Les victimes de Norbourg en avaient gros sur le coeur cette semaine, à l'annonce de la libération conditionnelle de Vincent Lacroix. Plusieurs n'en reviennent pas que les crimes qui lui sont reprochés ne soient pas considérés comme violents. Ils savent de quoi ils parlent. Les crimes économiques ont des conséquences brutales sur ceux qui les subissent.

En septembre 2005, Michel Vézina a dû reprendre son ancien métier de débosseleur. Un boulot exigeant, où l'on manipule des produits chimiques et où l'on doit travailler debout, à genoux et au sol. Quarante heures par semaine. Plus maintenant. À 70 ans, il n'en a plus la force.

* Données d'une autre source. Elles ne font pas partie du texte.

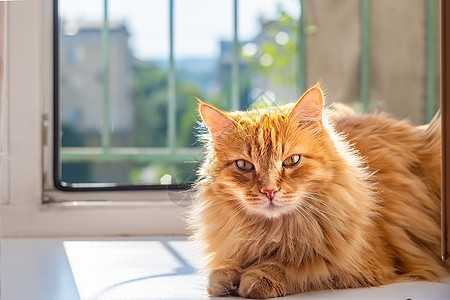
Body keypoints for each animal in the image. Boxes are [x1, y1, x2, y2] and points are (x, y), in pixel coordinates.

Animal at [188, 84, 448, 298]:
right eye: (244, 165)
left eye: (291, 161)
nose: (269, 191)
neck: (272, 232)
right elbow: (225, 269)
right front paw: (225, 277)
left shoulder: (359, 264)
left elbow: (298, 268)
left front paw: (257, 278)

Il effectue des menus travaux comme des contrats de peinture, une quinzaine d'heures par semaine. Pas le choix. Tout l'argent de sa retraite a disparu dans le scandale Norbourg.

 

Des cas comme le sien, il y en a beaucoup. Cette gigantesque fraude de 115 millions de dollars a frappé quelque 9200 personnes, dont un grand nombre de retraités. La plupart ne sont pas sorties sur la place publique pour raconter leurs déboires. Plusieurs sont minées par la honte, comme si elles étaient responsables de ce qui leur arrive, alors que leurs placements n'avaient rien de téméraire.

Quelques investisseurs, heureusement, ont pris la parole au procès ou dans les médias. On se souvient de cette retraitée de 61 ans, forcée de s'exiler dans une autre région pour prendre un emploi à 9$ l'heure: sa tension artérielle et son taux de cholestérol ont grimpé en flèche, et elle s'est mise à faire du diabète. Et ce conseiller financier de Québec, qui avait lui aussi des problèmes de tension artérielle. On parle ici de séquelles bien tangibles, aussi concrètes que celles laissées par une agression physique.

À 66 ans, Réal Ouimet est obligé de travailler à temps plein lui aussi, comme responsable de la sécurité à Ski Bromont, «Heureusement que j'ai la santé. Mais combien de temps ça va durer?», nous a-t-il lancé. Aussi longtemps que nécessaire, c'est ce que nous lui souhaitons. Sauf qu'il touche au coeur du problème. Ce n'est pas seulement de l'argent qu'on a volé aux épargnants, mais de précieuses années de vie active. Des années de repos bien mérité, durant lesquelles ils ne devraient pas avoir à s'échiner, au risque de leur santé. Et on ne parle même pas de toute la colère, l'angoisse et la détresse psychologique qu'engendre cette situation.

Le crime économique n'est pas une infraction abstraite. C'est un délit qui a des impacts humains très graves. Il faut en prendre conscience. Ça ne freinera pas des gens comme Vincent Lacroix, qui n'a jamais manifesté grand sympathie pour les victimes. Les dirigeants, les corps policiers et les divers systèmes de surveillance, par contre, doivent se sentir interpelés.

Il ne suffit pas de protéger la réputation des marchés. Il faut d'abord penser aux individus qui y investissent leur avenir. Et pour limiter le nombre de victimes, il n'y a pas 36 solutions. Il faut miser sur la prévention, et intervenir rapidement. L'affaire Norbourg nous montre qu'il y a encore beaucoup de travail à faire de ce côté-là.